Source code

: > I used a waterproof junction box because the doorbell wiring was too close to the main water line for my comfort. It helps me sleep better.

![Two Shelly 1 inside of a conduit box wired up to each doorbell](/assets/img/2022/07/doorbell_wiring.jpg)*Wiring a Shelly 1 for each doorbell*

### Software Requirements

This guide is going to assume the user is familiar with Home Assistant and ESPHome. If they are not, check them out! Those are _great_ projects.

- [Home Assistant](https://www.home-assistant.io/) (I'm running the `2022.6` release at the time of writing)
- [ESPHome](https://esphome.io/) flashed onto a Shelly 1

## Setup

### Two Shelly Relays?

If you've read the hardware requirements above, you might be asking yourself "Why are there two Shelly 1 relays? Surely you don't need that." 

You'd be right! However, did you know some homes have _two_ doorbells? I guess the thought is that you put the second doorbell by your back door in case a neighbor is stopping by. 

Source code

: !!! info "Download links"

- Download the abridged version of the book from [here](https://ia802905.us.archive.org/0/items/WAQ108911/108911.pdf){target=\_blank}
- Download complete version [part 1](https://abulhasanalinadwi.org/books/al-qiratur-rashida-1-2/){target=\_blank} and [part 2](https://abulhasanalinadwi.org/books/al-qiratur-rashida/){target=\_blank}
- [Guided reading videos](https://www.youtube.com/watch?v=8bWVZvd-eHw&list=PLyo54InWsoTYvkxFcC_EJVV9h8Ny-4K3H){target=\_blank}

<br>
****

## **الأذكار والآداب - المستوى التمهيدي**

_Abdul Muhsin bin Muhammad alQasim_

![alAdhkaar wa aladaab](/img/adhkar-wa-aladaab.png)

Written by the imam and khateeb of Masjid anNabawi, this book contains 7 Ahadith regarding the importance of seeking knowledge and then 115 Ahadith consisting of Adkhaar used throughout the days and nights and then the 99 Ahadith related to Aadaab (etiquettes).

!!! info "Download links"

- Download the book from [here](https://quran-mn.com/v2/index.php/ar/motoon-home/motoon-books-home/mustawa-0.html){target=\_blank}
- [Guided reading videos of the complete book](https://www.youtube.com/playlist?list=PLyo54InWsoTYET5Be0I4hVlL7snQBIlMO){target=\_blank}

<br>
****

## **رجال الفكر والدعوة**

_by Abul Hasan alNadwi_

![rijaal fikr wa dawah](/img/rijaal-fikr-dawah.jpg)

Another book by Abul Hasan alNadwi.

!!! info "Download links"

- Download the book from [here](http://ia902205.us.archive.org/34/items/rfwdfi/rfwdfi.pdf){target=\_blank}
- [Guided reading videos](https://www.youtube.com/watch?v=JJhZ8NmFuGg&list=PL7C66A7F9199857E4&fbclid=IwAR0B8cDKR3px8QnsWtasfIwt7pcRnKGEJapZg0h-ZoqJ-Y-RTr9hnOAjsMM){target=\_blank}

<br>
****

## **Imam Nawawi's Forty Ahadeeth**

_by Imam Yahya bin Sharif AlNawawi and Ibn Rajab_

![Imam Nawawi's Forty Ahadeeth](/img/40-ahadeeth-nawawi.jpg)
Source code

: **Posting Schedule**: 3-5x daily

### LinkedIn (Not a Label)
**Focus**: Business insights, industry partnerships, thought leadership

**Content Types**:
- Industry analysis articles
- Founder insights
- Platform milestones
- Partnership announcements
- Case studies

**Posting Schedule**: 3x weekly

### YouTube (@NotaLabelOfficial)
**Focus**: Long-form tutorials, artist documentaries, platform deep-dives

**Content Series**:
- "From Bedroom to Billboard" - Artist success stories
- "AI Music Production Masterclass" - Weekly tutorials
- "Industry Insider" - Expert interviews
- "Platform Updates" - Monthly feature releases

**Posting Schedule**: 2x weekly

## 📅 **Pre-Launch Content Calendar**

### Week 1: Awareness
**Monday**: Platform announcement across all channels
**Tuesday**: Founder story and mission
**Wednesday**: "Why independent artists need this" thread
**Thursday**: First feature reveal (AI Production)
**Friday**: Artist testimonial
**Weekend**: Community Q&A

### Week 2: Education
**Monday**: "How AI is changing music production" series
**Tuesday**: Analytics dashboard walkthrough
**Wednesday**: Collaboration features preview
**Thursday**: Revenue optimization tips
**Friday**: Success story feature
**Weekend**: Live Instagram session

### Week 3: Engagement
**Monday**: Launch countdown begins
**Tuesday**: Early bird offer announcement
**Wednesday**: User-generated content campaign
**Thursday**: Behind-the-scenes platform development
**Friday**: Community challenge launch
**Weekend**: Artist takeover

* * *

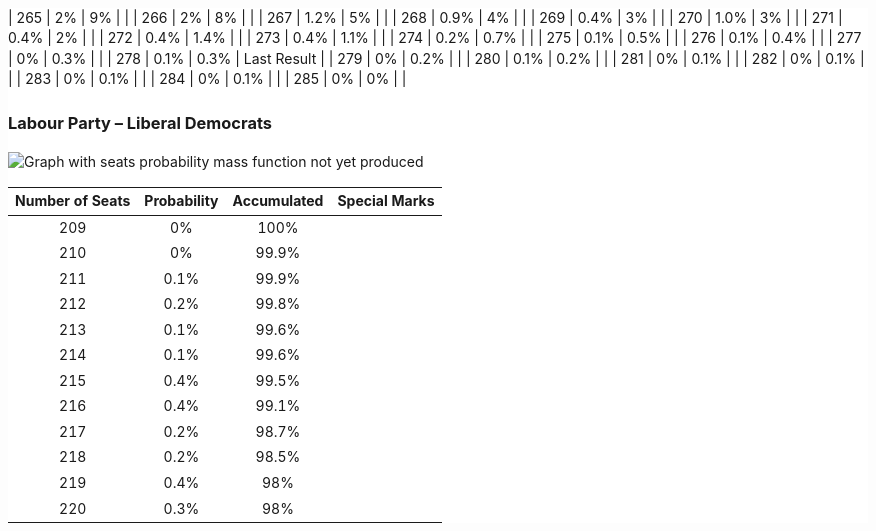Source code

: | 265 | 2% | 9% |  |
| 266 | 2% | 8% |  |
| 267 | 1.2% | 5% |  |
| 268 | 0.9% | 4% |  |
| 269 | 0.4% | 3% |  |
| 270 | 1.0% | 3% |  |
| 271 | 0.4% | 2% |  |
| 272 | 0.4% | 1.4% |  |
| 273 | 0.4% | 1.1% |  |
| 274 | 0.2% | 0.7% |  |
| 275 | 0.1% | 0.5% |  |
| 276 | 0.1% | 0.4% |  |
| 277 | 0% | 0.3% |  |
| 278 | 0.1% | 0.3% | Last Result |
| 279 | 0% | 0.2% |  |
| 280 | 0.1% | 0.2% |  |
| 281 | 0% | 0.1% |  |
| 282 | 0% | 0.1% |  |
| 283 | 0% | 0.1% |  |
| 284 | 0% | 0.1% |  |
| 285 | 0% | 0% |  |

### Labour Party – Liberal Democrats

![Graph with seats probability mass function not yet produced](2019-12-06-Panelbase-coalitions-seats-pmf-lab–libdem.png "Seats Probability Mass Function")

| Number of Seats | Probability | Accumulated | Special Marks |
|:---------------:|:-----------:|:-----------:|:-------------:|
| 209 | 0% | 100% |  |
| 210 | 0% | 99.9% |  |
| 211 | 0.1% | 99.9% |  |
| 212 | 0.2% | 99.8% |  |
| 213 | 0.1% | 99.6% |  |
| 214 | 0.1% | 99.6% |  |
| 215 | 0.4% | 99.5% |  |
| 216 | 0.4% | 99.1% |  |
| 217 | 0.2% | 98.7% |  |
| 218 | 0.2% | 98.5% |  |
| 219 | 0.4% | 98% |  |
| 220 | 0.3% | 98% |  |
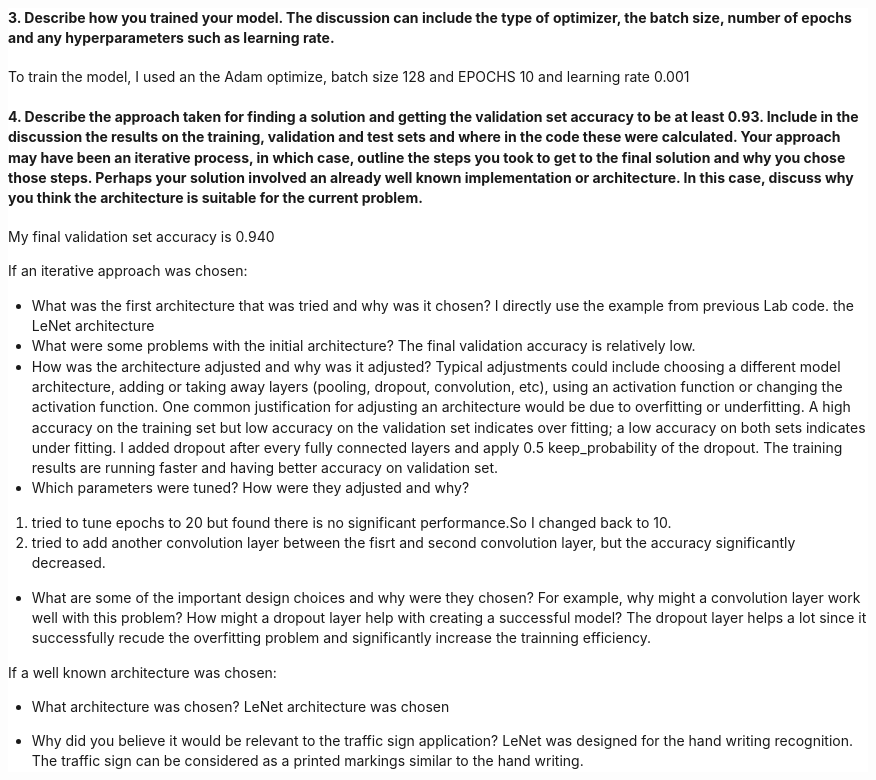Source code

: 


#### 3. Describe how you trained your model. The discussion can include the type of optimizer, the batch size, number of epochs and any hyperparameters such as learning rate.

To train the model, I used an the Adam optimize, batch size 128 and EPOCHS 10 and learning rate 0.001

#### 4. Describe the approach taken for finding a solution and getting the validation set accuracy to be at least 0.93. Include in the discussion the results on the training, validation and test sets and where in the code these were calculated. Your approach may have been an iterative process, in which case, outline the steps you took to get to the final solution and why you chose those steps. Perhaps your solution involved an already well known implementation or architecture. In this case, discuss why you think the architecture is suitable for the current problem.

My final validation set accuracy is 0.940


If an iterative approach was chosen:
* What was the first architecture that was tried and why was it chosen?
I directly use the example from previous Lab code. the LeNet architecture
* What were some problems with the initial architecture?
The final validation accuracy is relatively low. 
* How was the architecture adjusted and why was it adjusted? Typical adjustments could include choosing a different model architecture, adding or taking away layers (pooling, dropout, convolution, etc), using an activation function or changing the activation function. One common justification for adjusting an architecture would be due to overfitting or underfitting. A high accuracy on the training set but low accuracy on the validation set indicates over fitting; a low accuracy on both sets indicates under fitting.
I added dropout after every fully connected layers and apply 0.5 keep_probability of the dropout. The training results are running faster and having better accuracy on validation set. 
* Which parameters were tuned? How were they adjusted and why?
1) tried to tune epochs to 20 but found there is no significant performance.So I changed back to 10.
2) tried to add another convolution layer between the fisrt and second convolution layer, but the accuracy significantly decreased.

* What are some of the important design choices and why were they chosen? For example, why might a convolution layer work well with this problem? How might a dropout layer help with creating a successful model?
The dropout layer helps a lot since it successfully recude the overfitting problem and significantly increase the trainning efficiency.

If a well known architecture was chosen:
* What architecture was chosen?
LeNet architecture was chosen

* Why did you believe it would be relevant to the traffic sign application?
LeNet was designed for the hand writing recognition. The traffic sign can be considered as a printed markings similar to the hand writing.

◆ WRITTEN TASK ◆
Can you show every line of the material above that contains the word "example"? Case counts, so match capitalization exactly.

◆ RESULT ◆
I directly use the example from previous Lab code. the LeNet architecture
* What are some of the important design choices and why were they chosen? For example, why might a convolution layer work well with this problem? How might a dropout layer help with creating a successful model?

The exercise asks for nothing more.